Amrut, for instance, brands itself as "whisky that's made from Indian barley grown at the foot of the Himalayas and matured in oak barrels in unique tropical conditions, 3,000 feet above sea level at Bangalore, the garden city of India".
Urvashi sells in real silver flacons that are fashioned by artisans in Rajasthan, while Fish Fry claims that its name reflects Indianness even as its label reflects a "European sense of style fused with contemporary Indian chic".
"Fish fry [as the name of a delicacy] is Indian in every sense. In Europe, they call it fried fish," laughs Bhagwani.
Arora adds that the apparel range of Fish Fry for Reebok will be launched by the summer of 2007. After all, the future for these brands might not be a case of small fish in a big pond.
In a nutshell
Sell the essence of India to the West: Amrut weaves the story of its brand origin to the Puranic tale of the churning of the ocean of milk by the gods and demons, from which the nectar of life emerged.
Premium pack: The French classify the manufacturer of Urvashi as a Perfumer-Silversmith since the perfume is contained in real silver flacons.

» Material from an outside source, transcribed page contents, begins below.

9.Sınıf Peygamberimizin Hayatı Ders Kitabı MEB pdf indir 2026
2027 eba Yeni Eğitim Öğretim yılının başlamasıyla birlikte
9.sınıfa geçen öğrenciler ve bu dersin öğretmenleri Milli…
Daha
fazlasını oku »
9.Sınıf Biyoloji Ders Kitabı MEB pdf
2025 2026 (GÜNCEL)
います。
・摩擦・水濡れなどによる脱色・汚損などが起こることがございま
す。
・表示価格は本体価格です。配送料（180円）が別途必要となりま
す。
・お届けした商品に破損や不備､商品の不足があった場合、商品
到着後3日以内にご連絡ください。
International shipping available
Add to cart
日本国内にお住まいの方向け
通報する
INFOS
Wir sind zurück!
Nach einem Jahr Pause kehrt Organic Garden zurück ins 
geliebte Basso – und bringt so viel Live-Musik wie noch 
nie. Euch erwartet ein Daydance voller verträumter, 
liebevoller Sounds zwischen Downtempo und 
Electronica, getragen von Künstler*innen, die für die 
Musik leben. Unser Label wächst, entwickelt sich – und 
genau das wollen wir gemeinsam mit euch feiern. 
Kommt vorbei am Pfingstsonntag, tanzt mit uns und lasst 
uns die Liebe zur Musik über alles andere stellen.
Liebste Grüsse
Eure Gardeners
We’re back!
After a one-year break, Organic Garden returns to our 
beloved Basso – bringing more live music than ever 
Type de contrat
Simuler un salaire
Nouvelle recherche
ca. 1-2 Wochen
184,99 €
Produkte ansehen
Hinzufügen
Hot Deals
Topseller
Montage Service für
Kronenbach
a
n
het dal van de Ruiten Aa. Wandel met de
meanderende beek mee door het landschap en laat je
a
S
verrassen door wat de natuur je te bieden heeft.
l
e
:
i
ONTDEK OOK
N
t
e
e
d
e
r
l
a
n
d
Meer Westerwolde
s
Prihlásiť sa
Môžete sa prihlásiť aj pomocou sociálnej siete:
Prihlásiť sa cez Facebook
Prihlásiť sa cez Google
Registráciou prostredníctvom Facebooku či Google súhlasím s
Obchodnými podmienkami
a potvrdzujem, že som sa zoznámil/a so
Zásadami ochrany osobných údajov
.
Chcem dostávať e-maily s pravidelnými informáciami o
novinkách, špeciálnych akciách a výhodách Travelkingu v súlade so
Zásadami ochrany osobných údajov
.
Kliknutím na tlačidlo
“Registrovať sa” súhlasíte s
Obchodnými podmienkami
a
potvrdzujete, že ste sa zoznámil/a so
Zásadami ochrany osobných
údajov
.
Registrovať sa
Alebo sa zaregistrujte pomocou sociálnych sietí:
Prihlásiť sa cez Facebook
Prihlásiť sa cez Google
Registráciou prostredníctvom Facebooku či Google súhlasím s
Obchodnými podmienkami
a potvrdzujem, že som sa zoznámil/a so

PR and events: Both Three Clothing Co and Amrut have PR agents based in the UK. Arora has shown his collections twice at the premium London Fashion Week - a third is slotted for next month - earning himself huge media attention. Amrut, on the other hand, has participated in Whisky Live events in London and Paris.Selective retailing: When it first launched in the UK, Amrut tied up with Indian restaurants in the country. But it soon found that curry mixes well with beer, not whisky. Accordingly, the company refocused its marketing strategy and is now creating a place for itself along with the whiskies of the world.